(Passage shown)

15. Chang recognized that the approach is two staged. The first stage as I said in Ropati and P v Robles  involves the Court carrying out a judicial assessment of s70 of whether the consequences of a conviction  would be out of all proportion to the gravity of the offence. This is normally referred to as the disproportionality test and involves consideration of three steps:  

a. Step 1: Gravity of the offending;

b. Step 2: Consequences of a conviction; and 

c. Step 3: Whether those consequences in step 2 are out of all proportion to the gravity of the offending. 

 

16. As I said in previous cases such as Lauina and Ropati adopting the NZ approach to their corresponding ss106 (similar to our s69) and 107 (same as our s70) Sentencing Act 2002, only when the first stage above is passed will the Court move to consider the second stage of whether a discharge should be granted under s70 SA. I also note our Court of Appeal’s observation in Chang that a Judge must exercise his or her statutory discretion to discharge a person without conviction by balancing the direct and indirect consequences of a conviction to an accused against the gravity of the offending. 

17. I will now turn to consider the three-step test starting with the gravity of the offending.

Gravity of the Offending

18. In Lauina, and other cases, I adopted the approach in the NZ Court of Appeal decision of Z v R  to assessing this aspect where it was said that:    

“[27] when considering the gravity of the offence, the court should consider all the aggravating and mitigating factors relating to the offending and the offender; the Court should then identify the direct and indirect consequences of a conviction for the offender and consider whether those consequences are out of all proportion to the gravity of the offence; if the Court determines that they are out of all proportion it must still consider whether it should exercise the residual discretion to grant a discharge without conviction (although as this court said in Blythe, it will be a rare case where the Court will refuse to grant a discharge in such circumstances).

(End Passage shown)
(Data extracts)

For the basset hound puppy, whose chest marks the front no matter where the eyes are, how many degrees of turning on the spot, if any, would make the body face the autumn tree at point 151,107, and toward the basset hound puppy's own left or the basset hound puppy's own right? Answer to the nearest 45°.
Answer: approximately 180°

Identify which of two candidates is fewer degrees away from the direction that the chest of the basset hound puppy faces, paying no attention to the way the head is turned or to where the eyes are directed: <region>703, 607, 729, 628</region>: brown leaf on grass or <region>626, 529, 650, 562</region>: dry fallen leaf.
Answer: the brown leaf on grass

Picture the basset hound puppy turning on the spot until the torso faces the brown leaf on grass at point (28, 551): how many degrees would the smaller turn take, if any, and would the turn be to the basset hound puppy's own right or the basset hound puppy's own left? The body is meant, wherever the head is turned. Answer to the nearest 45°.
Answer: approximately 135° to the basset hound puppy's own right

(End Data extracts)
(Data extracts)

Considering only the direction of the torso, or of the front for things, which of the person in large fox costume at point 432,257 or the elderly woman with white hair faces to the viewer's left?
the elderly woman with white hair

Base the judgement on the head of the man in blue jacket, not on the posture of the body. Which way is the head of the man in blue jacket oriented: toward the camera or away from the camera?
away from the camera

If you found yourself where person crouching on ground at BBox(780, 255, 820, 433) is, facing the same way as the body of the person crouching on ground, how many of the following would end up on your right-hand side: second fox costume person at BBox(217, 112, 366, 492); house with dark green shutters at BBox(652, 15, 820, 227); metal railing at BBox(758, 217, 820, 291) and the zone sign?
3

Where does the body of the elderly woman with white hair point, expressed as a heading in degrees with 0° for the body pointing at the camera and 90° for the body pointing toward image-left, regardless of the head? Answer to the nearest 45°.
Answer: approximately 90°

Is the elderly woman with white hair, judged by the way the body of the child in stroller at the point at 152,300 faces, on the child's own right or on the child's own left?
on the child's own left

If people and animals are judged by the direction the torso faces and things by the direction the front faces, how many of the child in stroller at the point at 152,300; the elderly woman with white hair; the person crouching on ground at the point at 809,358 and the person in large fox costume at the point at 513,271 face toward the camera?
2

(End Data extracts)
(Data extracts)

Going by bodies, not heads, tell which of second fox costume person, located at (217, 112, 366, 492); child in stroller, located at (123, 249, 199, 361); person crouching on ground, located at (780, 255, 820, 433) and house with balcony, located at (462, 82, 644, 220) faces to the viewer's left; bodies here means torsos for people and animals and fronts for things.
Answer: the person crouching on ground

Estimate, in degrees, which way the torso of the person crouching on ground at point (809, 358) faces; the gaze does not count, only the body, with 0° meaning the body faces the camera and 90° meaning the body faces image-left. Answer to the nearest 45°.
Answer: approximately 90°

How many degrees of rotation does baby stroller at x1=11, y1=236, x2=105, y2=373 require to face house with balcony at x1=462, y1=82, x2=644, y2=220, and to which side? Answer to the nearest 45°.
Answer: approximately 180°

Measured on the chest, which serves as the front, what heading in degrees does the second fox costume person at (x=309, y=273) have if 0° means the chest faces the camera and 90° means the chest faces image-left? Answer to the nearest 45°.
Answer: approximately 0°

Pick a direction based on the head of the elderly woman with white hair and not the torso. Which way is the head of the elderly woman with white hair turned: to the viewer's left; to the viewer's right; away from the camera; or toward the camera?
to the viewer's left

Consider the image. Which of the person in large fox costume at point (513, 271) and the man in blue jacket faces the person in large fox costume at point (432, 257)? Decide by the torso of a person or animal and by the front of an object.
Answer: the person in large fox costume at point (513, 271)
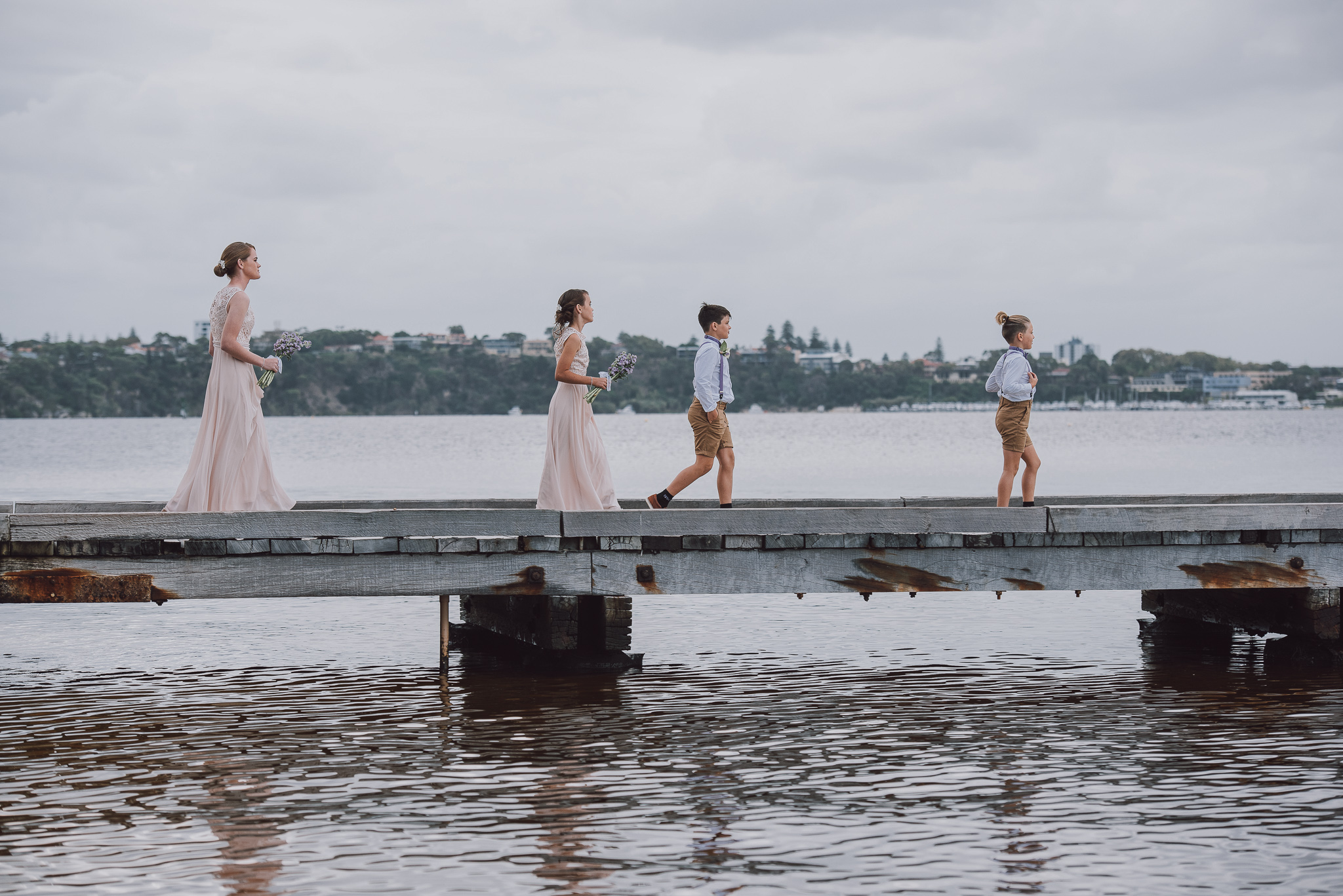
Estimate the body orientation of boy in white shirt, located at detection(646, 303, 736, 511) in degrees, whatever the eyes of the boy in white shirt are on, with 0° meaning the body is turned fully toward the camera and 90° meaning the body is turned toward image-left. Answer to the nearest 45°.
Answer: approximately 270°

(End Data extracts)

## Apply what you read:
a - In the court judgment excerpt, which New Zealand Court of Appeal decision did the judge adopt for assessing the gravity of the offending?
b - Locate each line of the records that contains the word "people" and copy those lines.

## Results by task:
a - Z v R

b -
If people and animals are judged by the direction the torso faces and things by the direction the front faces, how many of the child in stroller at the point at 152,300; the elderly woman with white hair; the person crouching on ground at the point at 809,358 and the person in large fox costume at the point at 513,271 face toward the camera?
Going by bodies, not heads, tell which of second fox costume person, located at (217, 112, 366, 492); child in stroller, located at (123, 249, 199, 361); person crouching on ground, located at (780, 255, 820, 433) and house with balcony, located at (462, 82, 644, 220) faces to the viewer's left; bodies here means torsos for people and animals and fronts for things.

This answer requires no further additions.